*Extract provided:*
30.2. System Requirements
Processor Architectures
One or more processors implementing the Intel 64 instruction set are required: that is, a processor of the AMD64 or Intel 64 architecture.
RAM
Each VDO volume has two distinct memory requirements:
- The VDO module requires 370 MB plus an additional 268 MB per each 1 TB of physical storage managed.
- The Universal Deduplication Service (UDS) index requires a minimum of 250 MB of DRAM, which is also the default amount that deduplication uses. For details on the memory usage of UDS, see Section 30.2.1, “UDS Index Memory Requirements”.
Storage
A VDO volume is a thinly provisioned block device. To prevent running out of physical space, place the volume on top of storage that you can expand at a later time. Examples of such expandable storage are LVM volumes or MD RAID arrays.
A single VDO volume can be configured to use up to 256 TB of physical storage. See Section 30.2.2, “VDO Storage Space Requirements” for the calculations to determine the usable size of a VDO-managed volume from the physical size of the storage pool the VDO is given.
Additional System Software
VDO depends on the following software:
- LVM
- Python 2.7
The
yum
package manager will install all necessary software dependencies automatically.
Placement of VDO in the Storage Stack
As a general rule, you should place certain storage layers under VDO and others on top of VDO:
- Under VDO: DM-Multipath, DM-Crypt, and software RAID (LVM or
mdraid
). - On top of VDO: LVM cache, LVM snapshots, and LVM Thin Provisioning.
The following configurations are not supported:
- VDO on top of VDO volumes: storage
VDO LVM VDO - VDO on top of LVM Snapshots
- VDO on top of LVM Cache
- VDO on top of the loopback device
- VDO on top of LVM Thin Provisioning
- Encrypted volumes on top of VDO: storage
VDO DM-Crypt - Partitions on a VDO volume:
fdisk
,parted
, and similar partitions - RAID (LVM, MD, or any other type) on top of a VDO volume
Important
VDO supports two write modes:
sync
and async
. When VDO is in sync
mode, writes to the VDO device are acknowledged when the underlying storage has written the data permanently. When VDO is in async
mode, writes are acknowledged before being written to persistent storage.
It is critical to set the VDO write policy to match the behavior of the underlying storage. By default, VDO write policy is set to the
auto
option, which selects the appropriate policy automatically.
For more information, see Section 30.4.2, “Selecting VDO Write Modes”.
30.2.1. UDS Index Memory Requirements
The UDS index consists of two parts:
- A compact representation is used in memory that contains at most one entry per unique block.
- An on-disk component which records the associated block names presented to the index as they occur, in order.

*Data section:*
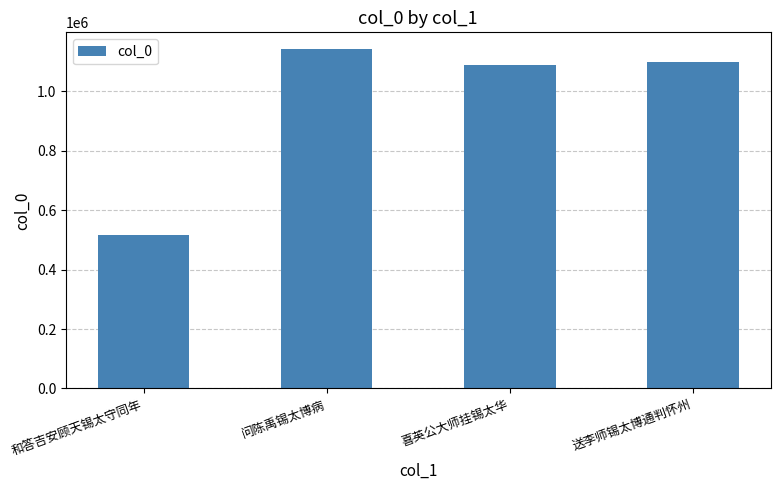

The value at 问陈禹锡太博病 is 1141608. True or false?

True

*Exercise description:* In the VDO system requirements text, what is the largest amount of physical storage a single VDO volume can be configured to use?

*Task output:* Up to 256 TB.